Work request
Exactly reproduce all the records, keeping pictures out of the copy.

Records for the exercise

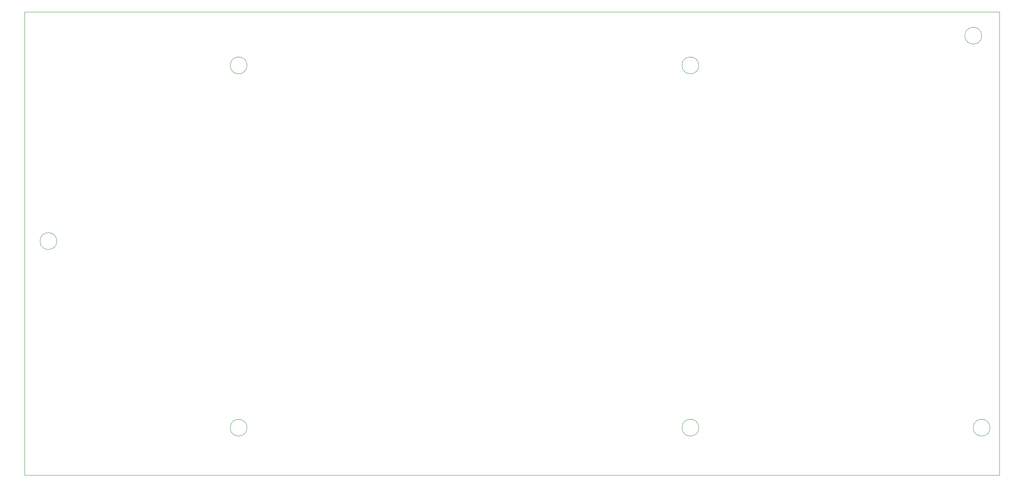
<source format=gm1>
G04 #@! TF.GenerationSoftware,KiCad,Pcbnew,7.0.6*
G04 #@! TF.CreationDate,2023-08-29T18:11:44+02:00*
G04 #@! TF.ProjectId,photo console,70686f74-6f20-4636-9f6e-736f6c652e6b,rev?*
G04 #@! TF.SameCoordinates,Original*
G04 #@! TF.FileFunction,Profile,NP*
%FSLAX46Y46*%
G04 Gerber Fmt 4.6, Leading zero omitted, Abs format (unit mm)*
G04 Created by KiCad (PCBNEW 7.0.6) date 2023-08-29 18:11:44*
%MOMM*%
%LPD*%
G01*
G04 APERTURE LIST*
G04 #@! TA.AperFunction,Profile*
%ADD10C,0.100000*%
G04 #@! TD*
G04 APERTURE END LIST*
D10*
X245636051Y-128270000D02*
G75*
G03*
X245636051Y-128270000I-1796051J0D01*
G01*
X86886051Y-128270000D02*
G75*
G03*
X86886051Y-128270000I-1796051J0D01*
G01*
X183406051Y-128270000D02*
G75*
G03*
X183406051Y-128270000I-1796051J0D01*
G01*
X46246051Y-88373949D02*
G75*
G03*
X46246051Y-88373949I-1796051J0D01*
G01*
X183406051Y-50800000D02*
G75*
G03*
X183406051Y-50800000I-1796051J0D01*
G01*
X86886051Y-50800000D02*
G75*
G03*
X86886051Y-50800000I-1796051J0D01*
G01*
X39370000Y-39370000D02*
X247650000Y-39370000D01*
X247650000Y-138430000D01*
X39370000Y-138430000D01*
X39370000Y-39370000D01*
X243840000Y-44450000D02*
G75*
G03*
X243840000Y-44450000I-1796051J0D01*
G01*
M02*

</source>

Solution to this problem
<source format=gm1>
G04 #@! TF.GenerationSoftware,KiCad,Pcbnew,7.0.6*
G04 #@! TF.CreationDate,2023-08-29T18:11:44+02:00*
G04 #@! TF.ProjectId,photo console,70686f74-6f20-4636-9f6e-736f6c652e6b,rev?*
G04 #@! TF.SameCoordinates,Original*
G04 #@! TF.FileFunction,Profile,NP*
%FSLAX46Y46*%
G04 Gerber Fmt 4.6, Leading zero omitted, Abs format (unit mm)*
G04 Created by KiCad (PCBNEW 7.0.6) date 2023-08-29 18:11:44*
%MOMM*%
%LPD*%
G01*
G04 APERTURE LIST*
G04 #@! TA.AperFunction,Profile*
%ADD10C,0.100000*%
G04 #@! TD*
G04 APERTURE END LIST*
D10*
X245636051Y-128270000D02*
G75*
G03*
X245636051Y-128270000I-1796051J0D01*
G01*
X86886051Y-128270000D02*
G75*
G03*
X86886051Y-128270000I-1796051J0D01*
G01*
X183406051Y-128270000D02*
G75*
G03*
X183406051Y-128270000I-1796051J0D01*
G01*
X46246051Y-88373949D02*
G75*
G03*
X46246051Y-88373949I-1796051J0D01*
G01*
X183406051Y-50800000D02*
G75*
G03*
X183406051Y-50800000I-1796051J0D01*
G01*
X86886051Y-50800000D02*
G75*
G03*
X86886051Y-50800000I-1796051J0D01*
G01*
X39370000Y-39370000D02*
X247650000Y-39370000D01*
X247650000Y-138430000D01*
X39370000Y-138430000D01*
X39370000Y-39370000D01*
X243840000Y-44450000D02*
G75*
G03*
X243840000Y-44450000I-1796051J0D01*
G01*
M02*

</source>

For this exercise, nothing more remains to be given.